The major limitation of this study is the small final sample size of the pilot. However, the study revealed that stroke patients have a low consent/enrollment rate for smartphone and app technology, which is an important finding for future mobile health app studies. Further, the small sample size makes it difficult to make overall conclusions about the use of a PHA through the app for standard clinical practice. However, among the limited data we saw a preliminary high patient satisfaction rate. Another limitation was that the study was ended prematurely due to termination of funding. However, given the rapid development of mobile health research, such as the Apple Health Kit and nontraditional (i.e., non-NIH) funding, such as venture capital, this study highlights the importance of the tribulations of doing mobile health research until more traditional funding (NIH) is provided. Given the emergence of apps and other technology, venture funding has become a reality for some smaller start-up companies, such as Remote Health Services.

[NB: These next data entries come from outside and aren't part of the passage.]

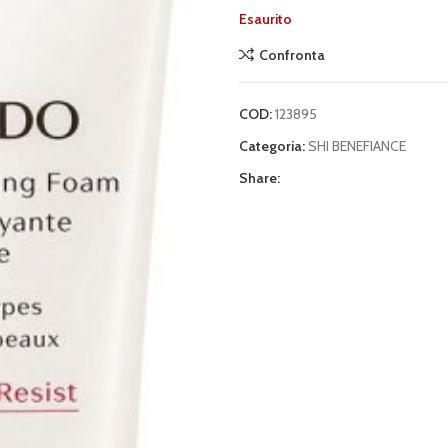
Esaurito
Confronta
COD:
123895
Categoria:
SHI BENEFIANCE
Share:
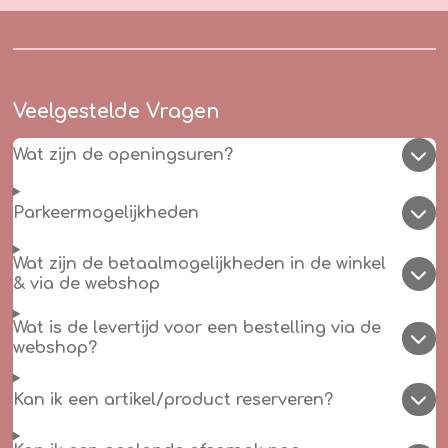
Veelgestelde Vragen
Wat zijn de openingsuren?
Parkeermogelijkheden
Wat zijn de betaalmogelijkheden in de winkel
& via de webshop
Wat is de levertijd voor een bestelling via de
webshop?
Kan ik een artikel/product reserveren?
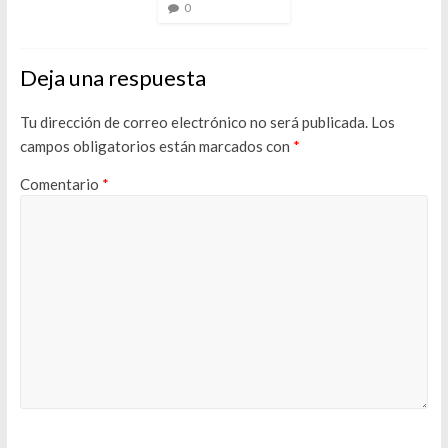
0
Deja una respuesta
Tu dirección de correo electrónico no será publicada.
Los
campos obligatorios están marcados con
*
Comentario
*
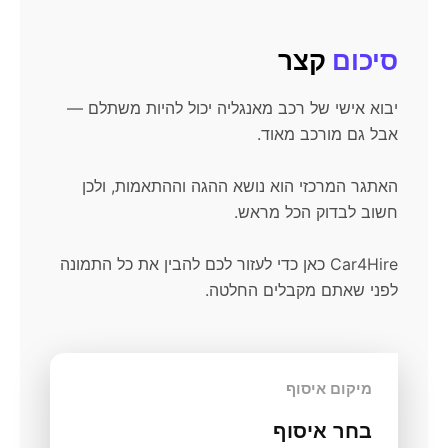
סיכום
קצר
יבוא אישי של רכב מאנגליה יכול להיות משתלם —
אבל גם מורכב מאוד.
האתגר המרכזי הוא נושא ההגה וההתאמות, ולכן
חשוב לבדוק הכל מראש.
Car4Hire כאן כדי לעזור לכם להבין את כל התמונה
לפני שאתם מקבלים החלטה.
מיקום איסוף
בחר איסוף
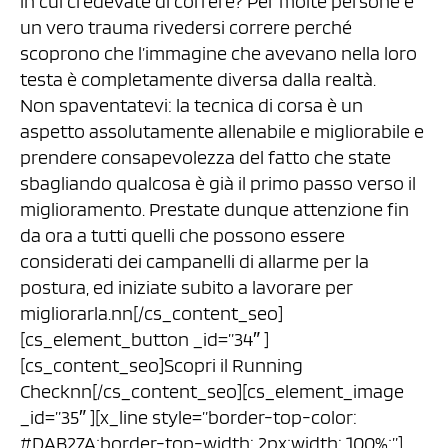
in cui credevate di correre? Per molte persone è
un vero trauma rivedersi correre perché
scoprono che l’immagine che avevano nella loro
testa è completamente diversa dalla realtà.
Non spaventatevi: la tecnica di corsa è un
aspetto assolutamente allenabile e migliorabile e
prendere consapevolezza del fatto che state
sbagliando qualcosa è già il primo passo verso il
miglioramento. Prestate dunque attenzione fin
da ora a tutti quelli che possono essere
considerati dei campanelli di allarme per la
postura, ed iniziate subito a lavorare per
migliorarla.nn[/cs_content_seo]
[cs_element_button _id=”34″ ]
[cs_content_seo]Scopri il Running
Checknn[/cs_content_seo][cs_element_image
_id=”35″ ][x_line style=”border-top-color:
#DAB27A;border-top-width: 2px;width: 100%;”]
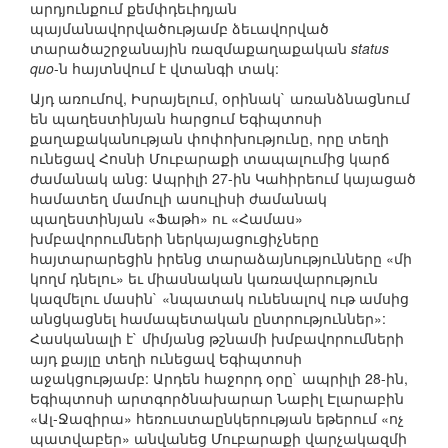
արդյունքում քեմփդեւիդյան
պայմանավորվածությամբ ձեւավորված
տարածաշրջանային ռազմաքաղաքական
status
quo
-ն հայտնվում է վտանգի տակ:
Այդ առումով, Իսրայելում, օրինակ` առանձնացնում
են պաղեստինյան հարցում Եգիպտոսի
քաղաքականության փոփոխությունը, որը տեղի
ունեցավ Հոսնի Մուբարաքի տապալումից կարճ
ժամանակ անց: Ապրիլի 27-ին Կահիրեում կայացած
համատեղ մամուլի ասուլիսի ժամանակ
պաղեստինյան «Ֆաթհ» ու «Համաս»
խմբավորումների ներկայացուցիչները
հայտարարեցին իրենց տարաձայնությունները «մի
կողմ դնելու» եւ միասնական կառավարություն
կազմելու մասին` «նպատակ ունենալով ութ ամսից
անցկացնել համապետական ընտրություններ»:
Հասկանալի է` միմյանց թշնամի խմբավորումների
այդ քայլը տեղի ունեցավ Եգիպտոսի
աջակցությամբ: Արդեն հաջորդ օրը` ապրիլի 28-ին,
Եգիպտոսի արտգործնախարար Նաբիլ Էլարաբին
«Ալ-Ջազիրա» հեռուստաընկերության եթերում «ոչ
պատվաբեր» անվանեց Մուբարաքի վարչակազմի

Mobile health is a rapidly growing area of future health care. However, it poses unique challenges for conducting research due to rapid changes in technology and nontraditional modes of research funding. Mobile health challenges also include concerns about protected patient information (i.e., PHI, security, HIPAA compliance, and FDA medical device classification). We also found this challenges standard institutional review board approval processes because apps are not typically reviewed as typical research “devices”. Such research challenges are likely to be encountered by other academic centers. Finally, patient compliance, willingness, and ability to participate remain future metric for future mobile health study success. As medical providers and app developers, we should also approach the patient-centered vantage point during app development. Age and low socioeconomic status are also important risk factors for stroke and unfortunately risk factors for not having access to or using smartphone and mobile health technology. Future larger studies are critical in determining whether mobile health apps and PHAs can help patients with chronic illnesses, such as stroke.
Remote Health Services provided the personal health assistant at no cost to the patient or health care provider.
Conflicts of Interest: A Dole and P Maler: Employed at Remote Health Services; the other authors have no conflicts of interest to declare.